WORK TO COMPLETE: Once the pictures are set aside, transcribe the remaining data exactly.
(STORED DATA Opens)
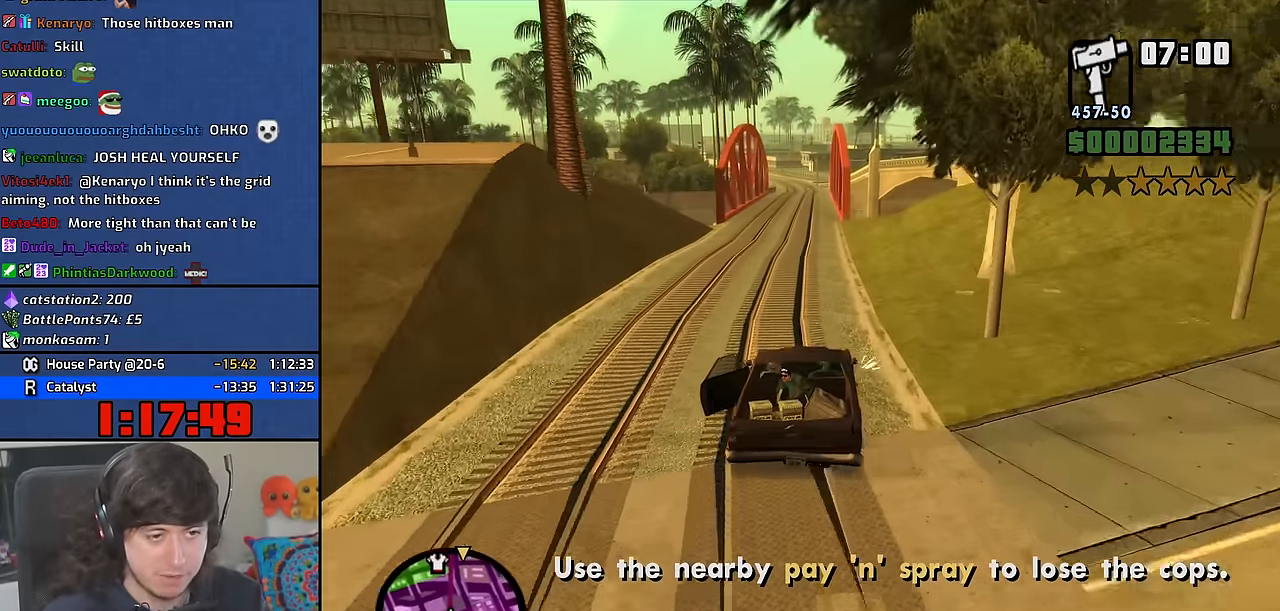
{"keys": ["w"], "mouse": [], "events": [[66, "6", "down"], [150, "6", "up"], [200, "6", "down"], [333, "6", "up"]]}
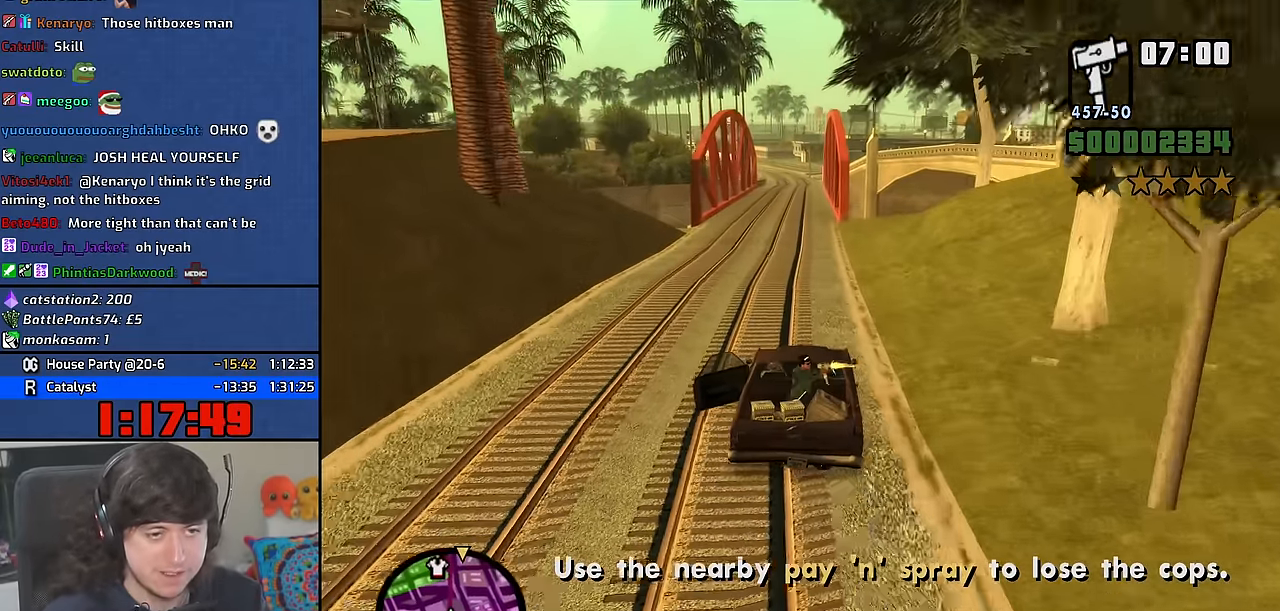
{"keys": ["6", "w"], "mouse": [], "events": [[400, "a", "down"], [416, "6", "down"], [466, "a", "up"]]}
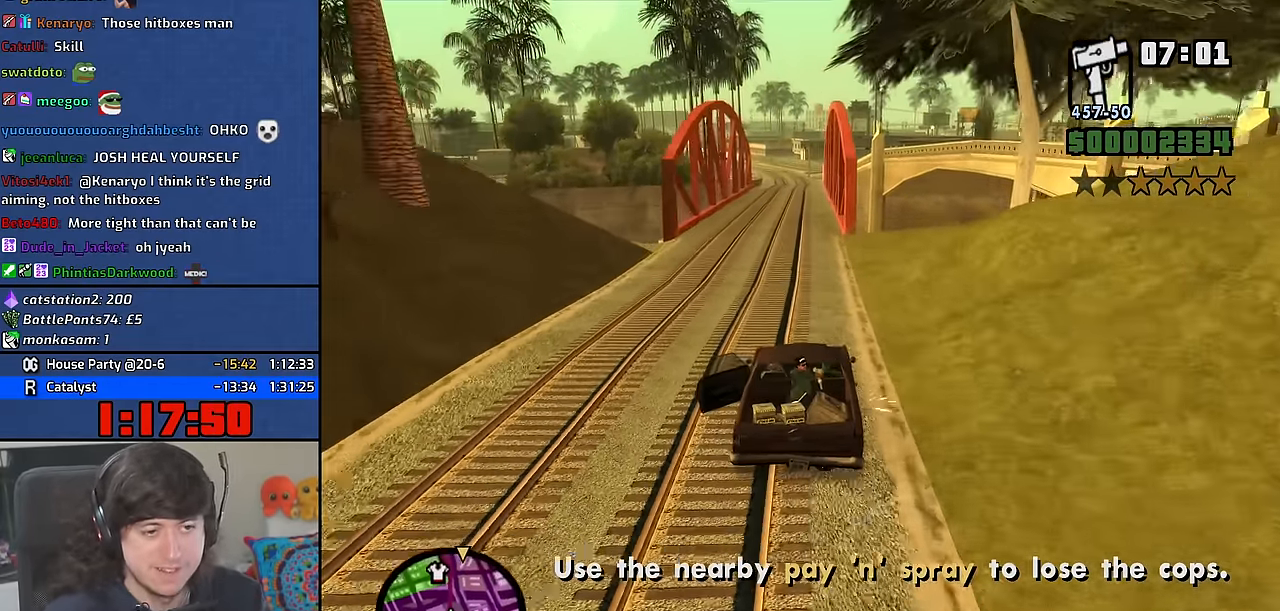
{"keys": ["w"], "mouse": [], "events": [[16, "6", "up"], [83, "6", "down"], [200, "6", "up"]]}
(STORED DATA Closes)
EXERCISE SOLUTION:
{"keys": ["w"], "mouse": [], "events": [[66, "6", "down"], [150, "6", "up"], [200, "6", "down"], [333, "6", "up"]]}
{"keys": ["6", "w"], "mouse": [], "events": [[400, "a", "down"], [416, "6", "down"], [466, "a", "up"]]}
{"keys": ["w"], "mouse": [], "events": [[16, "6", "up"], [83, "6", "down"], [200, "6", "up"]]}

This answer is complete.